[TASK A]:
Reproduce a passage from the turkey hunt post below, starting at the words "Spring ’13 Turkey Hunt/Food" and ending after the words "were I was.".
[TASK B]:
In the turkey hunt post below, what event brought the writer to Couer d’Alene?

[TEXT FOR ANALYSIS]:
════════
Spring ’13 Turkey Hunt/Food

Sometimes luck is with you. That was the case opening weekend of turkey season for me in Idaho. I am rarely in Northern Sections of my own state and decided that I could not miss opening day of turkey hunting no matter were I was.

That said, the populations of the thunder chickens in the northern stretches of Idaho are much greater than the southern half. I was in Couer d’Alene for the Western States American Culinary Federation annual meeting. It is an idyllic setting.

I made my way over to Post Falls, thanks to the father of a good friend named Sara, and found some public land to hunt. Rolled in the night before, heard a gobble and strolled out. Shot a tom the next morning with my fellow chef friend Jason Jones, Sous Chef at Bella Aquila in Eagle Idaho. The tom is the best turkey, trophy wise, that I have ever taken.
════════
[RECORDS]:
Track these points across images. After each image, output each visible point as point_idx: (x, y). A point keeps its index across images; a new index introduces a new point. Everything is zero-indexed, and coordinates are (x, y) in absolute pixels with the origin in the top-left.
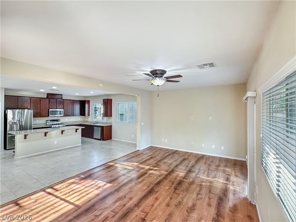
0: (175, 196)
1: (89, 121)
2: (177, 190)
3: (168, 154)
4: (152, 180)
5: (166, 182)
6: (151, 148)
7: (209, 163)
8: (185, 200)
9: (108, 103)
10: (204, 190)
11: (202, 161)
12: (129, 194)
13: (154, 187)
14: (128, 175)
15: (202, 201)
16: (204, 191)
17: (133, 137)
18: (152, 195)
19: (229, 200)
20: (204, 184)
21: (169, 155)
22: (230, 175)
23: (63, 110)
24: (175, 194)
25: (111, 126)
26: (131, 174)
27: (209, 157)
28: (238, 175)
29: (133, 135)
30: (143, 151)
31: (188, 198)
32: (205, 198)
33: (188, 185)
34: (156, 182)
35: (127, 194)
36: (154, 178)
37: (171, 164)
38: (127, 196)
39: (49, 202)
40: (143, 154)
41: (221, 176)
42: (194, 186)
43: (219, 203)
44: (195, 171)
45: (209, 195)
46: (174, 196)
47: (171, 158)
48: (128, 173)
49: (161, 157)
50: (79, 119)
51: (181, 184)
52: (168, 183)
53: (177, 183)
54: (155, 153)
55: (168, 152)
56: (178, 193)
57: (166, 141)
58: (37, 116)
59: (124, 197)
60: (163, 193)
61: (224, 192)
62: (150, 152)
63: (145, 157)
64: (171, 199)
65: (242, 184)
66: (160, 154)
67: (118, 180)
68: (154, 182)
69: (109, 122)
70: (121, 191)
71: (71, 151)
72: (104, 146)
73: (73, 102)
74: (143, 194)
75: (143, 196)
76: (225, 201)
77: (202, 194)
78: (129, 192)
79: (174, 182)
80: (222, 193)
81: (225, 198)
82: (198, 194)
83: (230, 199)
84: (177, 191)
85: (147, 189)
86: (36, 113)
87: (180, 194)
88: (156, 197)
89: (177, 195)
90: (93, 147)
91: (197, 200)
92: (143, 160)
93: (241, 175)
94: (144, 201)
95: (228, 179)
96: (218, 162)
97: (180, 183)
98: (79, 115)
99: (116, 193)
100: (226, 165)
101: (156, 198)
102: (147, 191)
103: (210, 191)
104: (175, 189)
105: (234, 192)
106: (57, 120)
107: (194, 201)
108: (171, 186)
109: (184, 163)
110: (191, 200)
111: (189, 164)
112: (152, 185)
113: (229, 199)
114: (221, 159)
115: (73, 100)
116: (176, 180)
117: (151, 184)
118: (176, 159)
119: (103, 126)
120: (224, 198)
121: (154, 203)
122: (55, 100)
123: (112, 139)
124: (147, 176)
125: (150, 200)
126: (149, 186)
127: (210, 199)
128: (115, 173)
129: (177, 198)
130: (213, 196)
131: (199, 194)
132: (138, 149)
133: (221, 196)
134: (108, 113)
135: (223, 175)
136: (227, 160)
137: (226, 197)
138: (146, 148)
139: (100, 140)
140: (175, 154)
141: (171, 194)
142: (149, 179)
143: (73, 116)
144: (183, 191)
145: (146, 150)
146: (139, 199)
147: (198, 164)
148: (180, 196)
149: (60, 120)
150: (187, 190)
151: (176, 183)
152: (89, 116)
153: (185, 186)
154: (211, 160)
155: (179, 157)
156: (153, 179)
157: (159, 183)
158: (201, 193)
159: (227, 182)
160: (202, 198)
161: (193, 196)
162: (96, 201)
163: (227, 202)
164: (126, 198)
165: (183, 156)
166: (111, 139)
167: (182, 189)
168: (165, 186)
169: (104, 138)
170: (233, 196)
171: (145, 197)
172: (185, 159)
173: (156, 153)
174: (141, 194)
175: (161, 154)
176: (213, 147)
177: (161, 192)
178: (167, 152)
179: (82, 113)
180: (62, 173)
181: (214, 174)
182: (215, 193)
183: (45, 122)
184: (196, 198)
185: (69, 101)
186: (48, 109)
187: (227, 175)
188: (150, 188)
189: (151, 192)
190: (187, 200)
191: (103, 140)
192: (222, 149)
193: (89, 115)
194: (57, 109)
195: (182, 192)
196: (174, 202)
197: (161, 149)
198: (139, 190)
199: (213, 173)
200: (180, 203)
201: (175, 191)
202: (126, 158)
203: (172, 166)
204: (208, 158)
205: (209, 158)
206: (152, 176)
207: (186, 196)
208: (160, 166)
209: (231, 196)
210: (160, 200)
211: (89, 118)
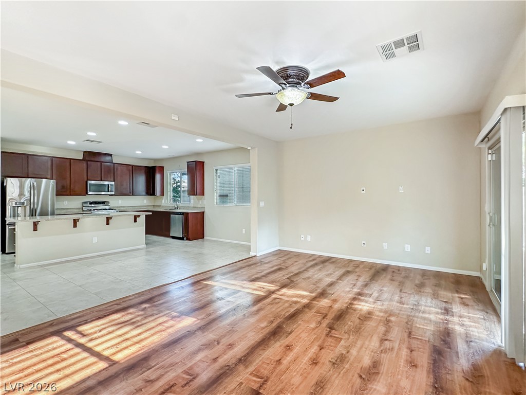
0: (331, 342)
1: (162, 205)
2: (333, 331)
3: (313, 263)
4: (279, 310)
5: (309, 315)
6: (279, 253)
7: (401, 279)
8: (354, 352)
9: (196, 169)
10: (396, 331)
11: (384, 275)
12: (227, 337)
13: (283, 322)
14: (229, 299)
15: (394, 355)
16: (396, 334)
17: (244, 232)
18: (278, 340)
19: (459, 354)
20: (393, 319)
21: (316, 264)
22: (451, 303)
23: (113, 183)
24: (330, 339)
25: (203, 213)
26: (235, 297)
27: (399, 269)
28: (470, 304)
29: (244, 230)
30: (264, 257)
31: (361, 347)
32: (399, 349)
33: (358, 320)
34: (287, 314)
35: (224, 336)
36: (284, 306)
37: (320, 280)
38: (223, 340)
39: (54, 349)
40: (262, 263)
41: (430, 304)
42: (371, 324)
43: (435, 361)
44: (371, 294)
45: (409, 342)
46: (329, 343)
47: (320, 270)
48: (229, 295)
49: (299, 269)
50: (145, 201)
51: (342, 318)
52: (315, 316)
53: (333, 315)
54: (287, 261)
55: (313, 260)
56: (337, 336)
57: (309, 238)
58: (64, 193)
59: (216, 343)
60: (304, 335)
61: (442, 337)
62: (276, 260)
63: (266, 268)
64: (321, 348)
65: (483, 321)
66: (297, 263)
67: (207, 309)
68: (283, 313)
69: (199, 206)
70: (210, 330)
71: (125, 256)
72: (188, 249)
73: (133, 169)
74: (258, 337)
75: (259, 341)
76: (448, 357)
77: (392, 339)
78: (228, 332)
79: (326, 315)
80: (440, 340)
81: (448, 350)
82: (382, 341)
83: (459, 351)
84: (335, 333)
85: (267, 326)
86: (63, 187)
87: (341, 339)
88: (287, 343)
89: (336, 340)
90: (168, 251)
91: (381, 352)
92: (261, 272)
93: (476, 304)
94: (261, 352)
95: (447, 311)
96: (419, 277)
97: (341, 316)
98: (144, 193)
99: (199, 333)
100: (437, 284)
101: (287, 346)
102: (267, 331)
103: (410, 333)
104: (330, 328)
105: (467, 337)
106: (103, 203)
107: (376, 355)
108: (320, 323)
109: (347, 280)
110: (367, 352)
111: (357, 282)
112: (279, 320)
113: (457, 353)
114: (424, 273)
115: (133, 166)
116: (332, 310)
117: (276, 317)
118: (329, 272)
119: (188, 213)
120: (446, 349)
121: (283, 357)
122: (99, 163)
123: (205, 238)
124: (270, 301)
125: (274, 350)
126: (272, 322)
127: (411, 352)
128: (203, 296)
129: (336, 347)
130: (418, 344)
131: (386, 340)
132: (252, 254)
133: (438, 345)
134: (197, 188)
135: (434, 302)
136: (438, 275)
137: (450, 348)
138: (269, 253)
139: (182, 239)
140: (327, 264)
141: (322, 338)
142: (272, 308)
143: (133, 195)
144: (349, 334)
145: (270, 257)
146: (248, 348)
147: (377, 281)
148: (342, 342)
149: (108, 202)
150: (357, 330)
151: (331, 316)
152: (163, 195)
153: (351, 321)
154: (403, 274)
155: (336, 267)
156: (281, 308)
157: (293, 316)
158: (389, 338)
159: (447, 317)
160: (392, 348)
161: (373, 344)
162: (154, 350)
163: (455, 359)
164: (221, 344)
165: (344, 266)
166: (203, 238)
167: (346, 327)
168: (308, 322)
169: (190, 236)
170: (465, 347)
171: (263, 343)
172: (348, 272)
173: (289, 262)
174: (253, 338)
175: (299, 264)
176: (408, 248)
177: (299, 332)
178: (311, 259)
179: (150, 190)
180: (96, 294)
181: (416, 301)
182: (422, 340)
183: (80, 206)
184: (380, 347)
185: (125, 167)
186: (86, 180)
187: (444, 303)
188: (274, 325)
189: (275, 333)
190: (358, 352)
191: (188, 239)
192: (427, 252)
193: (162, 194)
194: (101, 180)
195: (346, 336)
196: (328, 356)
197: (299, 255)
198: (249, 330)
199: (412, 299)
200: (341, 359)
201: (330, 331)
202: (229, 270)
203: (323, 285)
204: (396, 271)
205: (399, 271)
206: (279, 303)
207: (356, 343)
208: (297, 284)
209: (461, 346)
210: (295, 351)
211: (163, 200)
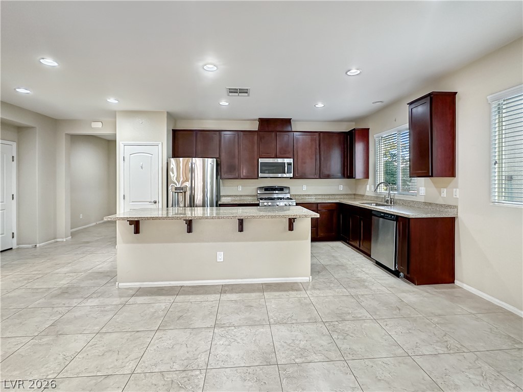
1: (367, 194)
23: (291, 161)
50: (341, 187)
69: (440, 201)
73: (320, 138)
106: (281, 189)
115: (320, 132)
119: (409, 219)
122: (274, 134)
139: (395, 273)
143: (321, 177)
152: (369, 178)
179: (348, 170)
185: (308, 136)
186: (256, 157)
193: (367, 176)
194: (277, 157)
211: (368, 186)
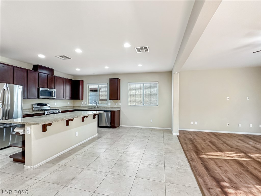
17: (151, 122)
23: (55, 90)
25: (119, 111)
57: (196, 123)
73: (65, 81)
106: (46, 105)
115: (65, 79)
119: (115, 111)
123: (120, 126)
132: (175, 134)
139: (109, 127)
143: (65, 99)
149: (49, 104)
152: (83, 100)
169: (116, 125)
176: (251, 126)
185: (61, 79)
186: (38, 87)
192: (260, 127)
194: (47, 88)
211: (83, 103)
════════
[TASK RESULT A]:
Spring ’13 Turkey Hunt/Food

Sometimes luck is with you. That was the case opening weekend of turkey season for me in Idaho. I am rarely in Northern Sections of my own state and decided that I could not miss opening day of turkey hunting no matter were I was.

[TASK RESULT B]:
The Western States American Culinary Federation annual meeting.